Ledakan
Ledakan
Meisya terbangun lebih dulu. Dia membuka matanya dan tersenyum melihat wajah suaminya yang masih tertidur pulas. Apa yang diduganya sangat benar. Semenjak mereka melakukan kegiatan bercinta pertama kali, Stanley sudah tidak mau pisah kamar.
Kadang mereka akan tidur di kamar utama, kadang mereka akan tidur di kamar Meisya. Tergantung mood Meisya dimana dia ingin tidur, Stanley selalu mengikuti keinginannya.
Semenjak itu pula, hubungan keduanya semakin dekat. Meisya mengenal Stanley lebih dalam lagi dan rasa cintanya terhadap pria itu juga semakin besar.
Stanley juga membawanya berkeliling ke Belanda seperti Leidseplein Square untuk melakukan ice skating di ice rink atau berkunjung ke museum bersejarah di Musseumplen.
Stanley juga membawanya ke Willie wanko, tempat dimana dia bisa mencicipi lima puluh macam coklat. Tapi kesukaannya adalah disaat Stanley membawanya menyaksikan konser klasik yang menyambut Natal di beberapa sudut kota.

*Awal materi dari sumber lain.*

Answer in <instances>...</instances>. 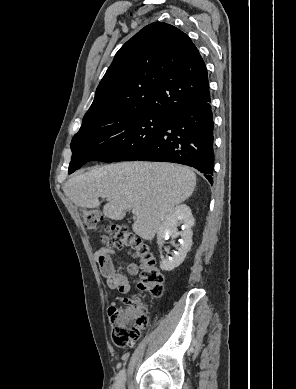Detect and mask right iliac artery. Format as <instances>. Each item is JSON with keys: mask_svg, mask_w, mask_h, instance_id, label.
<instances>
[{"mask_svg": "<svg viewBox=\"0 0 296 389\" xmlns=\"http://www.w3.org/2000/svg\"><path fill=\"white\" fill-rule=\"evenodd\" d=\"M125 369H122L118 375H117V378H116V383H115V388L116 389H123L124 387V382H125Z\"/></svg>", "mask_w": 296, "mask_h": 389, "instance_id": "82829eb1", "label": "right iliac artery"}]
</instances>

Bahkan di hari Valentine bulan lalu, Stanley mengajaknya makan malam romantis di sebuah restauran termewah. Malam itu pula, untuk pertama kalinya Stanley menyatakan cinta padanya. Malam itu adalah malam terbaiknya karena membuatnya sangat bahagia.
Meisya beranjak dari ranjangnya dengan sangat perlahan-lahan, kemudian mengambil sebuah selimut kecil untuk dililitkan ke tubuhnya yang telanjang.
Benar. Hampir tiap malam, Stanley tidak membiarkannya tidur 'biasa'. Dan entah berapa kali mereka sudah melakukannya sejak malam ulang tahun suaminya.
Meisya membuka jendela kamarnya membiarkan angin segar menerpa tubuhnya. Dia mendengar suara ombak serta mencium aroma laut yang sangat khas.
Salju sudah tidak terlihat lagi, laut juga sudah tidak membeku lagi. Suhu disekitarnya juga tidak terlalu dingin.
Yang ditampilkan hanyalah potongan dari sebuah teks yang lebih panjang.